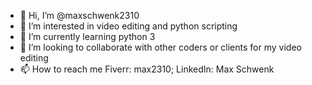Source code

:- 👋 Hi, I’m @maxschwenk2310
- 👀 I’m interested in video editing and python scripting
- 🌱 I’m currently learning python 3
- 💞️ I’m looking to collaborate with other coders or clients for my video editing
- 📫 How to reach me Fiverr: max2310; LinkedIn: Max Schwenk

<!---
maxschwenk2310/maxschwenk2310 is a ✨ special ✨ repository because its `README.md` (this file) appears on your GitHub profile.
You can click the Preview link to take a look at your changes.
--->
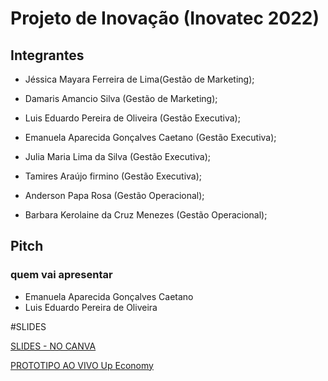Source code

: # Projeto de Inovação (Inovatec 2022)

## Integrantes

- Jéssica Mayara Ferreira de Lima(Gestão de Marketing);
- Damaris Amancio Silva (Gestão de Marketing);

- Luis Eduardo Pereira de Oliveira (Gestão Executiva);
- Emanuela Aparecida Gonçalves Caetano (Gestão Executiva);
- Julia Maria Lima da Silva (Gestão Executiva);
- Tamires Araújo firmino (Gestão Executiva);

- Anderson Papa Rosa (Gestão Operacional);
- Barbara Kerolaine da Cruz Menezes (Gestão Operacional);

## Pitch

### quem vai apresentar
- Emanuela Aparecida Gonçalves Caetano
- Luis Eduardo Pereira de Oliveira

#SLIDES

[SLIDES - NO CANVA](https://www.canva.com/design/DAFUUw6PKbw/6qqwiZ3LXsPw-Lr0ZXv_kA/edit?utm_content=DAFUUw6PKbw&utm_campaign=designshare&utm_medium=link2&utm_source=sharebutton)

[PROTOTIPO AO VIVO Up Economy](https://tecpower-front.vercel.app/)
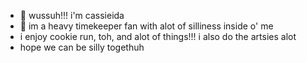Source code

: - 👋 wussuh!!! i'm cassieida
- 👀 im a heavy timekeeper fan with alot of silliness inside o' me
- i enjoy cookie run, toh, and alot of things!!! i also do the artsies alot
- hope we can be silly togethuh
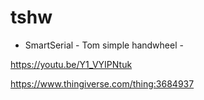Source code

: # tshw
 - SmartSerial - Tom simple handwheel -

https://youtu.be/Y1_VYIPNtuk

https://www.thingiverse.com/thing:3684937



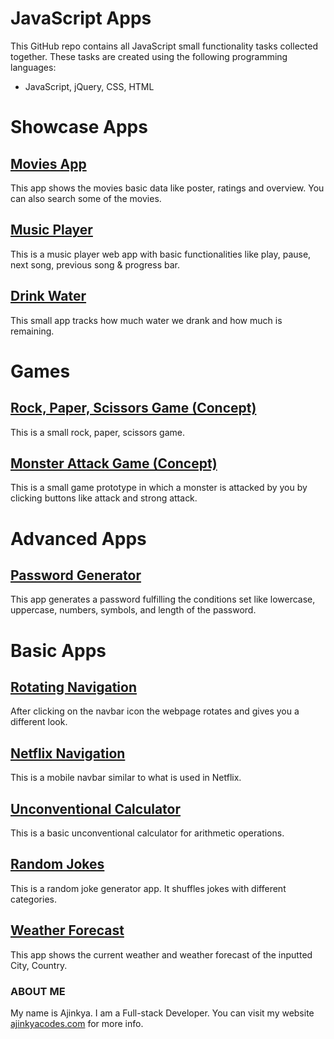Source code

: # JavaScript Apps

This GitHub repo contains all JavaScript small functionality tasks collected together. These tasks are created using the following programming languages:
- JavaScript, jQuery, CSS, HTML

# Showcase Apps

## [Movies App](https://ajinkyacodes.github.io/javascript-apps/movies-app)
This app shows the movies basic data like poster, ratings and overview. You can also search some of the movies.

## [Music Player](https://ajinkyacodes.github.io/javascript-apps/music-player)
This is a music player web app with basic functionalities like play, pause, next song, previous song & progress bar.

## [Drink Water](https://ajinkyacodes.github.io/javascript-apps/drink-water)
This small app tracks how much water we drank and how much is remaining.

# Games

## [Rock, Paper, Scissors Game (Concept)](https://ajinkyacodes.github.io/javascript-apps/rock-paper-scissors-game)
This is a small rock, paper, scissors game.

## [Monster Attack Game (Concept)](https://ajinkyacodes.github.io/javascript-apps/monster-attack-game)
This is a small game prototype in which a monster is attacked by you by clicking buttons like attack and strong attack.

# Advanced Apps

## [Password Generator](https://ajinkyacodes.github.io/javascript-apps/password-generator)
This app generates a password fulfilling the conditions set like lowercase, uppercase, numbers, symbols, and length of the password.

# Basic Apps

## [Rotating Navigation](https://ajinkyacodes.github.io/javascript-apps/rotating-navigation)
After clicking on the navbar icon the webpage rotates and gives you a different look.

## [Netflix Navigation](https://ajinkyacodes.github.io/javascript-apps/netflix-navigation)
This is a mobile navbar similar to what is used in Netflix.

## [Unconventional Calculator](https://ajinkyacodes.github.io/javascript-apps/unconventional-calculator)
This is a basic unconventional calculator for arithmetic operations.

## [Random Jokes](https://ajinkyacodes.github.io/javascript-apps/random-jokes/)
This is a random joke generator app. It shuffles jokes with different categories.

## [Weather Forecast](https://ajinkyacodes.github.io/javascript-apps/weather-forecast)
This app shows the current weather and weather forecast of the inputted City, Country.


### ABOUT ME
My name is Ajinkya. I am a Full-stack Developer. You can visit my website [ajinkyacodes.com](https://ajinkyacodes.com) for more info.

Your goal: Transcribe, from the material above, the stretch starting at the line with "- Anderson Papa Rosa (Gestão Operacional);" and ending at the line with "# Basic Apps", both included, exactly. Do not carry over pictures.

Solution for this task:
- Anderson Papa Rosa (Gestão Operacional);
- Barbara Kerolaine da Cruz Menezes (Gestão Operacional);

## Pitch

### quem vai apresentar
- Emanuela Aparecida Gonçalves Caetano
- Luis Eduardo Pereira de Oliveira

#SLIDES

[SLIDES - NO CANVA](https://www.canva.com/design/DAFUUw6PKbw/6qqwiZ3LXsPw-Lr0ZXv_kA/edit?utm_content=DAFUUw6PKbw&utm_campaign=designshare&utm_medium=link2&utm_source=sharebutton)

[PROTOTIPO AO VIVO Up Economy](https://tecpower-front.vercel.app/)
Source code

: - 👋 wussuh!!! i'm cassieida
- 👀 im a heavy timekeeper fan with alot of silliness inside o' me
- i enjoy cookie run, toh, and alot of things!!! i also do the artsies alot
- hope we can be silly togethuh
Source code

: # tshw
 - SmartSerial - Tom simple handwheel -

https://youtu.be/Y1_VYIPNtuk

https://www.thingiverse.com/thing:3684937



Source code

: # JavaScript Apps

This GitHub repo contains all JavaScript small functionality tasks collected together. These tasks are created using the following programming languages:
- JavaScript, jQuery, CSS, HTML

# Showcase Apps

## [Movies App](https://ajinkyacodes.github.io/javascript-apps/movies-app)
This app shows the movies basic data like poster, ratings and overview. You can also search some of the movies.

## [Music Player](https://ajinkyacodes.github.io/javascript-apps/music-player)
This is a music player web app with basic functionalities like play, pause, next song, previous song & progress bar.

## [Drink Water](https://ajinkyacodes.github.io/javascript-apps/drink-water)
This small app tracks how much water we drank and how much is remaining.

# Games

## [Rock, Paper, Scissors Game (Concept)](https://ajinkyacodes.github.io/javascript-apps/rock-paper-scissors-game)
This is a small rock, paper, scissors game.

## [Monster Attack Game (Concept)](https://ajinkyacodes.github.io/javascript-apps/monster-attack-game)
This is a small game prototype in which a monster is attacked by you by clicking buttons like attack and strong attack.

# Advanced Apps

## [Password Generator](https://ajinkyacodes.github.io/javascript-apps/password-generator)
This app generates a password fulfilling the conditions set like lowercase, uppercase, numbers, symbols, and length of the password.

# Basic Apps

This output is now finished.